** Selected passage follows **

Supply has not kept pace with the growth of, and shifts in, U.S. housing demand, thereby creating sizeable development opportunities (Exhibit 5). According to Freddie Mac, the U.S. is undersupplied by 2.5 million units, a number which is likely to grow as the pace of household formation recovers from the pandemic and an increasing number of generation Z renters enter the market. Moreover, COVID-19 has slowed new construction, and with current available supply concentrated in more expensive luxury units, affordable rentals are at a premium. 

Exhibit 5: A lack of housing construction over the past decade has led to shortages
Housing starts and household formation
Index (Q1 2000 = 100)

** End of Selected passage **
** Dataset extract follows **

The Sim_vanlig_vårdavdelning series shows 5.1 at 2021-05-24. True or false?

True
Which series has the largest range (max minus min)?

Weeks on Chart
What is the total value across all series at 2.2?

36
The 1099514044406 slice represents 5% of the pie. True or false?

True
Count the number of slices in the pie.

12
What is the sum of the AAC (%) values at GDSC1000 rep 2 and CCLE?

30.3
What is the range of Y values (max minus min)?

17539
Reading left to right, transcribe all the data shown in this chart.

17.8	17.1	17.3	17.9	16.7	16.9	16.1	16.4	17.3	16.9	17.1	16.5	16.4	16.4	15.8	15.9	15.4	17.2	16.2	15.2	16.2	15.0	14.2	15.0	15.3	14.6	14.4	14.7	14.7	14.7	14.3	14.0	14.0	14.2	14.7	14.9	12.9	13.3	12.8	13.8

** End of Dataset extract **

-- Work to complete --
- A) According to Freddie Mac, as cited in the passage on U.S. housing supply, by how many units is the U.S. undersupplied?
- B) Reproduce word for word the part of the passage on U.S. housing supply from "Supply has not" to "at a premium.".

-- Responses to the exercise --
- A) 2.5 million units.

- B)
Supply has not kept pace with the growth of, and shifts in, U.S. housing demand, thereby creating sizeable development opportunities (Exhibit 5). According to Freddie Mac, the U.S. is undersupplied by 2.5 million units, a number which is likely to grow as the pace of household formation recovers from the pandemic and an increasing number of generation Z renters enter the market. Moreover, COVID-19 has slowed new construction, and with current available supply concentrated in more expensive luxury units, affordable rentals are at a premium.